**Problem statement**
Convert the entries from the line containing "Task: after every" through the line containing "828.2], [0, 0, 1]] dist [-0.033521, 0.011055]" into a two-column CSV with the headers input and output. Give one row per entry, with its text and its answer each in a single quoted field and every line break replaced by a space.
======== Entries provided ========
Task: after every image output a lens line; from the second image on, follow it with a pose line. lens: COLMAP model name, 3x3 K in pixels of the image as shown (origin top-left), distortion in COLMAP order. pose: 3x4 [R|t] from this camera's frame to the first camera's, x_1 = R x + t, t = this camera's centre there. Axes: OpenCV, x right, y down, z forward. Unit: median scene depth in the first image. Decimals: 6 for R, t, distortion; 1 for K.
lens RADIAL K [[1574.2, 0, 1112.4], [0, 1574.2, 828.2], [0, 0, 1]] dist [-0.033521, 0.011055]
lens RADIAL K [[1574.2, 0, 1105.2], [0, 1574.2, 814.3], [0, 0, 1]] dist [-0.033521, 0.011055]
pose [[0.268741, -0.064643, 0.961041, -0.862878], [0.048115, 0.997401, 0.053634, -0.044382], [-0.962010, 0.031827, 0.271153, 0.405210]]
========
======== Entries provided ========
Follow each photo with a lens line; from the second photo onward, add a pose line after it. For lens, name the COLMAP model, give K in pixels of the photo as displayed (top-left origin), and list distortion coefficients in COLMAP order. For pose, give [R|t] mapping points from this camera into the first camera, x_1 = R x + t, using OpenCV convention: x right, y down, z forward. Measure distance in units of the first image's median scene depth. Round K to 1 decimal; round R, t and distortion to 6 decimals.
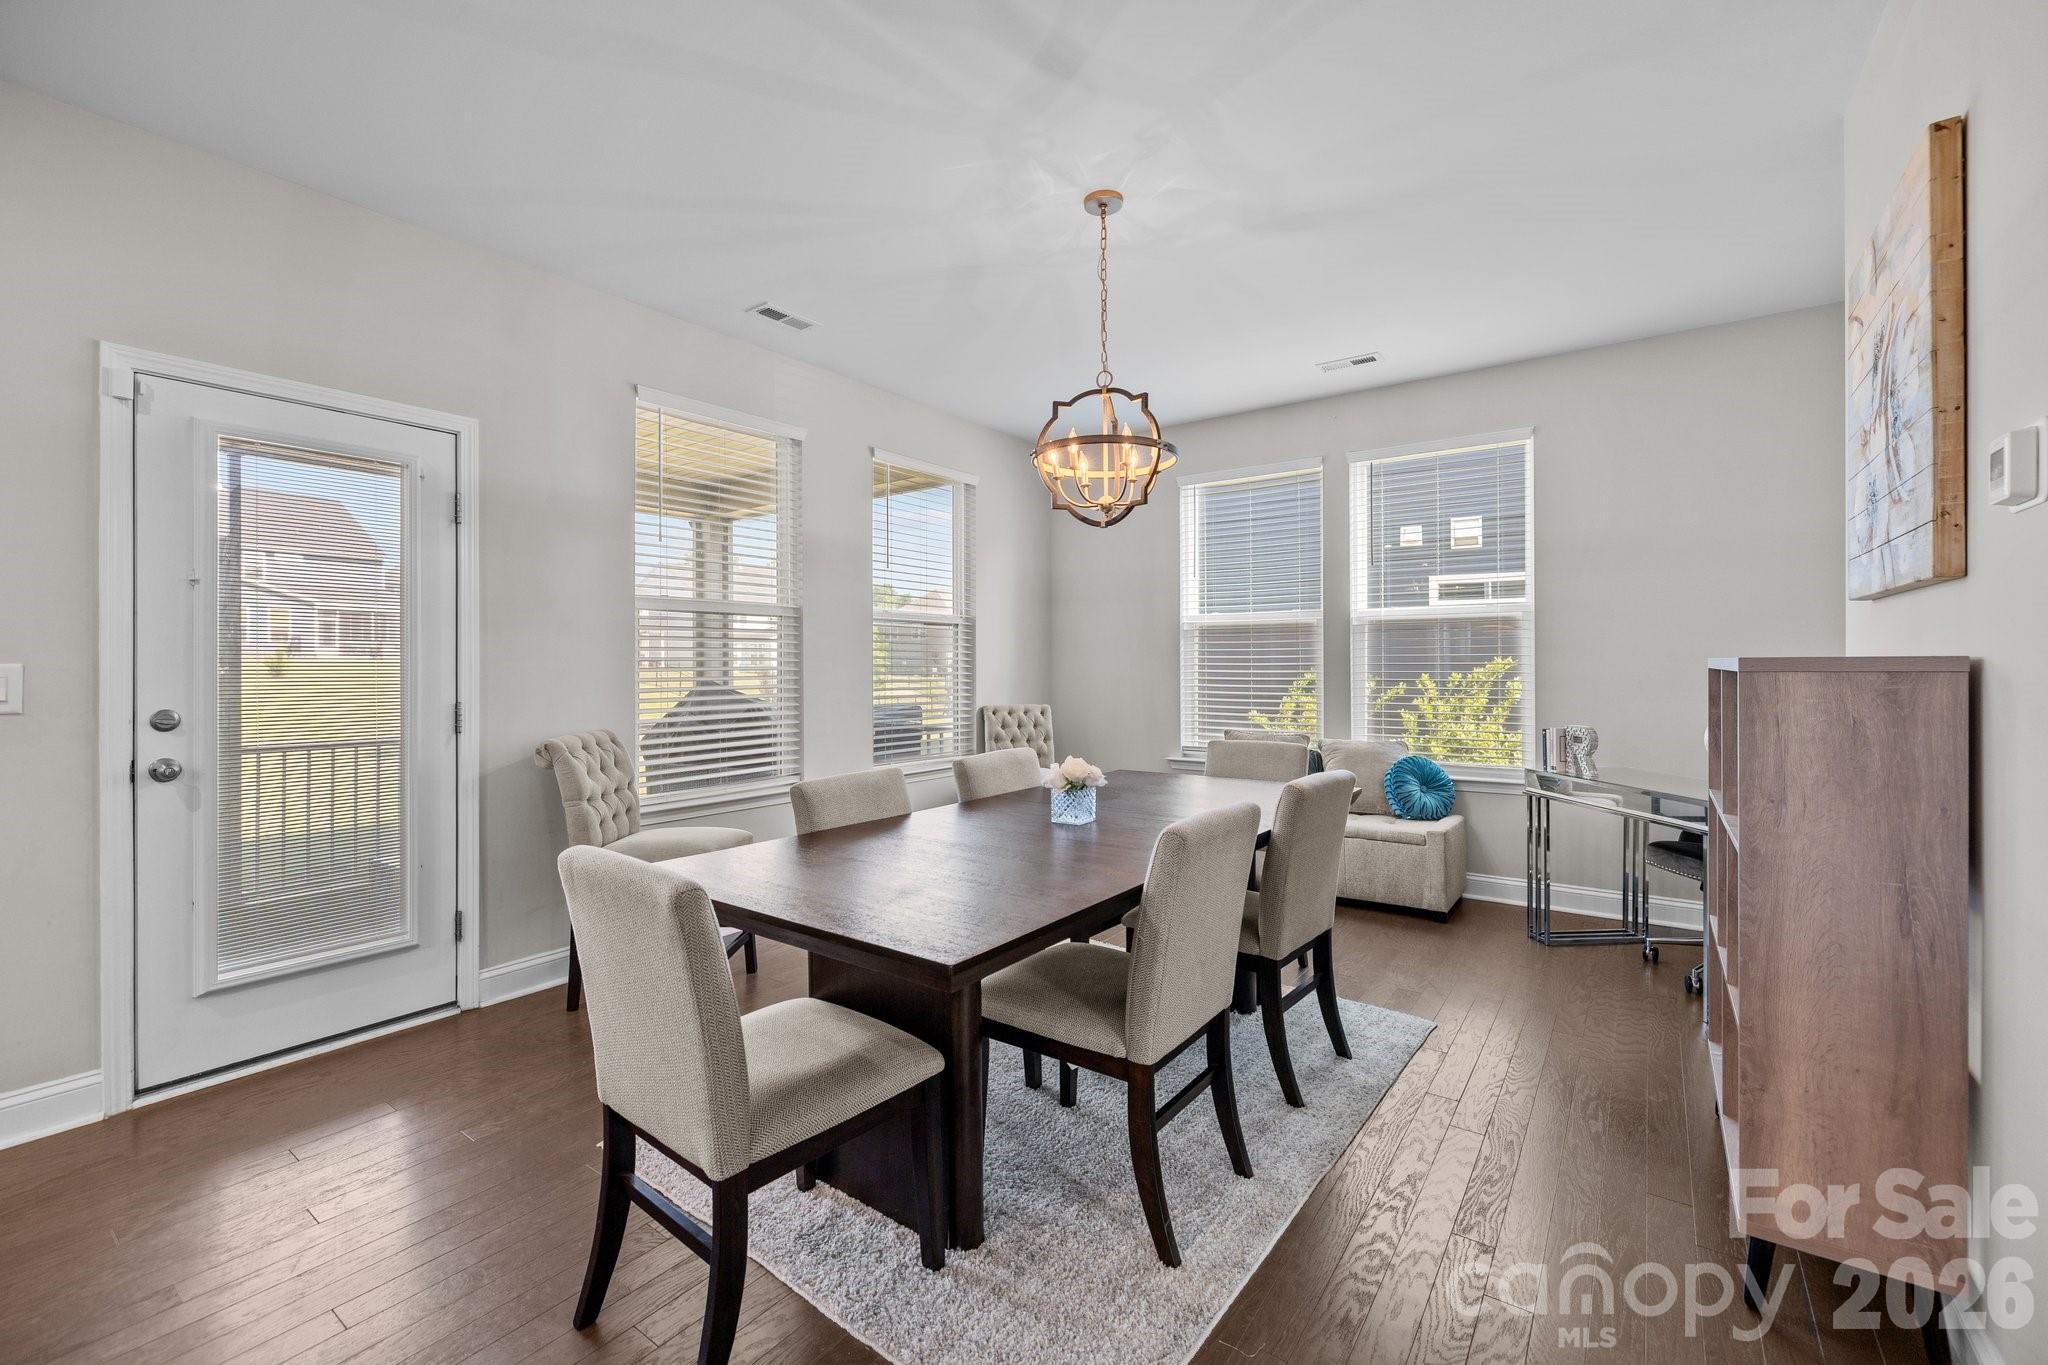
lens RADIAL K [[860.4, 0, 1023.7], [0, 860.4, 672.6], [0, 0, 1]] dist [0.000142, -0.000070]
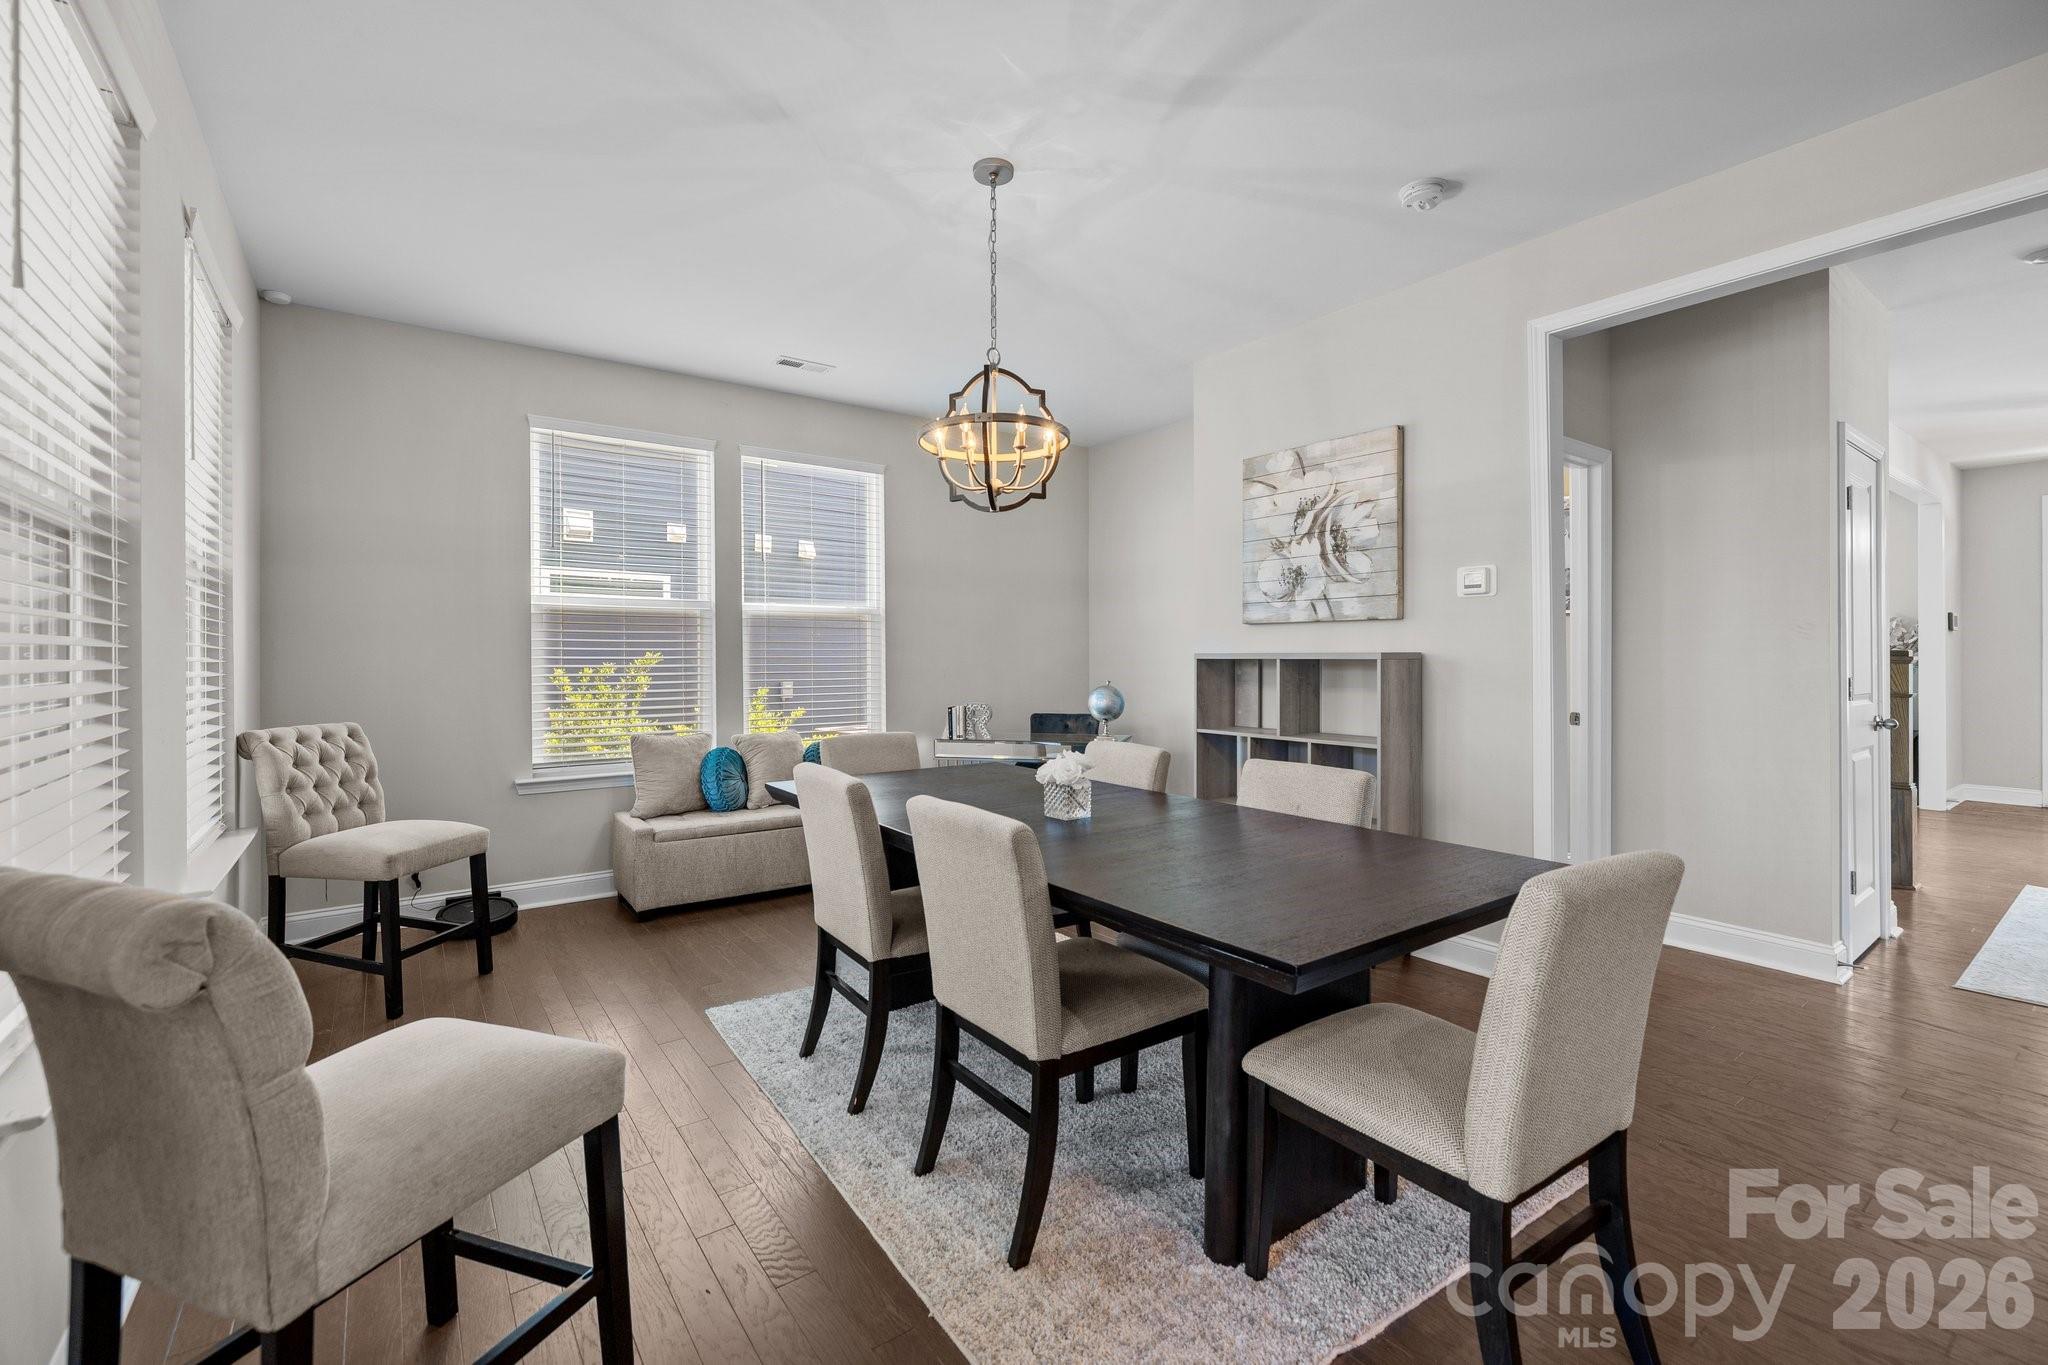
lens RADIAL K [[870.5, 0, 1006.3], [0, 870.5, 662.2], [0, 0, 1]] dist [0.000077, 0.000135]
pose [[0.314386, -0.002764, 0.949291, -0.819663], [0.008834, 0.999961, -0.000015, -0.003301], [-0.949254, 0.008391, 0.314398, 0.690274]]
========
**Task solution**
input,output
"Task: after every image output a lens line; from the second image on, follow it with a pose line. lens: COLMAP model name, 3x3 K in pixels of the image as shown (origin top-left), distortion in COLMAP order. pose: 3x4 [R|t] from this camera's frame to the first camera's, x_1 = R x + t, t = this camera's centre there. Axes: OpenCV, x right, y down, z forward. Unit: median scene depth in the first image. Decimals: 6 for R, t, distortion; 1 for K.","lens RADIAL K [[1574.2, 0, 1112.4], [0, 1574.2, 828.2], [0, 0, 1]] dist [-0.033521, 0.011055]"